This DIY personalized doormat is another super-easy and inexpensive DIY project.
I like personalizing home decorating items, as you can see from the monogram lampshade and the house number planter I already made.
One-of-a-kind items that are specifically made for your home with your initials or numbers add such charm and sophistication to your home.
Why stop with a lamp or a planter? I made this doormat in 10 minutes: a personalized doormat!
Adding our last name would have been pretty involved, so I decided to add the next best thing: our house number!
It’s a good thing I’m such a recycler — I had held on to the template of the number I had made for my planter.
This way I was able to reuse it for this project and create a unified look for our front entrance with the planter and the doormat.
You obviously could add anything to your personalized doormat; it doesn’t have to be a number. You could add the shape of a cat or dog, or a pretty border, and you could use paint in different colors and get really elaborate.
DIY Personalized Doormat Tutorial
You will need these supplies:
- doormat (I found mine at the dollar store)
- paint (I used Krylon Short Cuts paint in Gloss White)
- cardboard for template
- painter’s tape
- a pencil or pen
- scissors
- Draw the outline of the number, letter, or shape you chose on on the cardboard. I used a paper folder, which is easy enough to cut but sturdy enough to withstand the paint later on.
- Cut out the template. For my number 6, I had to make sure to hold on to the inside circles of the 6.

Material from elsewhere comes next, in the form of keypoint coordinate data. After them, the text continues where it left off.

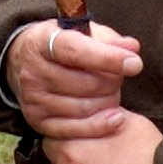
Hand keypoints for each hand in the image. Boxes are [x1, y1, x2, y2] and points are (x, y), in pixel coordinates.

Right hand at [7, 19, 142, 137]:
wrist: (27, 64)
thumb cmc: (63, 46)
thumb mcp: (82, 33)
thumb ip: (109, 40)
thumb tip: (132, 49)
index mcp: (41, 42)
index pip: (75, 51)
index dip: (108, 58)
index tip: (135, 63)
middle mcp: (32, 71)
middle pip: (86, 83)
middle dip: (113, 81)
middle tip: (118, 77)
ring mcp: (33, 99)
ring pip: (85, 107)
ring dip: (109, 101)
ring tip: (111, 92)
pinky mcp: (38, 121)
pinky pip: (77, 130)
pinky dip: (101, 125)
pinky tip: (115, 117)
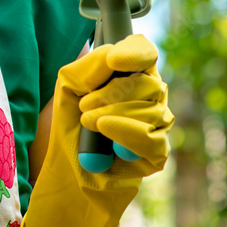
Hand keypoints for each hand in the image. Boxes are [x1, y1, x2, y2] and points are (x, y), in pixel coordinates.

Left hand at [20, 34, 173, 226]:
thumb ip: (86, 68)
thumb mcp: (67, 89)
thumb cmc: (68, 127)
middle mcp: (150, 96)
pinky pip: (152, 137)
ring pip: (151, 108)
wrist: (67, 173)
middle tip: (84, 107)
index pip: (145, 52)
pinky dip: (125, 132)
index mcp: (129, 74)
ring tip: (88, 124)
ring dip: (111, 114)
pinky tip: (106, 132)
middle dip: (110, 93)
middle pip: (148, 81)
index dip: (135, 53)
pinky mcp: (158, 153)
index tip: (114, 61)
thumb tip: (112, 56)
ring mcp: (157, 124)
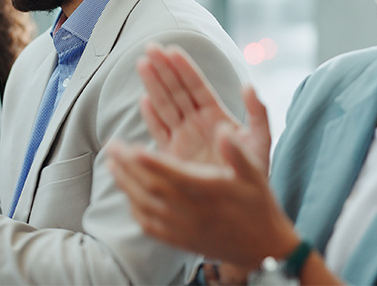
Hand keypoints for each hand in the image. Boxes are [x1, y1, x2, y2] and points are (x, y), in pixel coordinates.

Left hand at [108, 124, 297, 268]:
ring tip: (111, 165)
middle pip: (152, 188)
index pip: (173, 175)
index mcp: (209, 192)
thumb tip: (223, 128)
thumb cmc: (259, 206)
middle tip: (112, 145)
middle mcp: (193, 212)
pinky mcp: (180, 241)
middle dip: (128, 166)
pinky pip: (149, 225)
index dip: (151, 162)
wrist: (264, 248)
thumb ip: (237, 151)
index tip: (131, 147)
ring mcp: (183, 228)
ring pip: (145, 206)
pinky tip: (127, 194)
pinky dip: (134, 208)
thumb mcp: (255, 173)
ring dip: (125, 183)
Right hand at [138, 43, 270, 169]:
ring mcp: (183, 138)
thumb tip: (249, 86)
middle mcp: (196, 123)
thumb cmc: (254, 173)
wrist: (240, 206)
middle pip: (176, 90)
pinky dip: (151, 117)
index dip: (184, 68)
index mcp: (215, 115)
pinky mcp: (173, 156)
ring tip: (142, 63)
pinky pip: (159, 132)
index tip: (172, 50)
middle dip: (163, 69)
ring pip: (165, 106)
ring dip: (153, 85)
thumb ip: (258, 114)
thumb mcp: (261, 142)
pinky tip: (144, 100)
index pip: (196, 86)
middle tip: (150, 47)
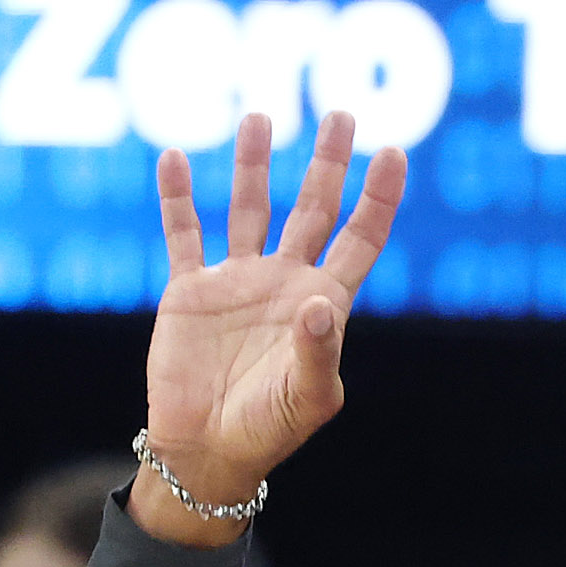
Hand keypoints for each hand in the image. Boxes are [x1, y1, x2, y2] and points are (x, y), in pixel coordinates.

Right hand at [133, 108, 406, 546]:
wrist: (205, 452)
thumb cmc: (267, 432)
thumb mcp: (305, 399)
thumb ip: (317, 353)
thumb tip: (319, 303)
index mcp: (322, 305)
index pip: (359, 238)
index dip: (378, 198)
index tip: (393, 152)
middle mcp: (283, 284)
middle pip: (311, 209)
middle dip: (326, 163)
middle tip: (338, 114)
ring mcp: (236, 283)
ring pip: (248, 208)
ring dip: (252, 164)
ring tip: (259, 117)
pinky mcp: (189, 292)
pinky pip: (182, 234)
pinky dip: (176, 197)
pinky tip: (172, 158)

- Place the template on the doormat and secure it with painter’s tape. I like painter’s tape for this part because it secures the template just enough. I also taped down the circles of my number 6.
- I decided to place my template on the edge of the doormat. I didn’t want the number to get messed up by the first guests who clean their shoes on the mat.
- Start painting out the template, making sure to really push down on the edge of the template when you paint over it so that no paint goes beyond the outline. Make sure not to use too much paint so that it doesn’t run under the template.
- The doormat will soak up quite a bit of paint, and it took two coats of paint to get enough on the doormat to look nice. The numbers could have even used another coat.
- Another way to paint the doormat would be to use spray paint. I was worried that the spray paint might get under the template, that’s why I didn’t use it and opted to hand paint the numbers.
- After you are sure the paint is dry, slowly lift off the template from the doormat and you are ready to display it!
I’d hold on to your template for future doormats since they don’t last forever. Or maybe you want to make a couple more for your house or as a gift.
I’m curious how long it will look nice. To make it last longer, you could always add another layer of paint to it after it gets scuffed up a bit.
You could also personalize a floormat that goes under your pet’s food and water bowl, or a floormat in front of your sink.
How would you personalize your doormat?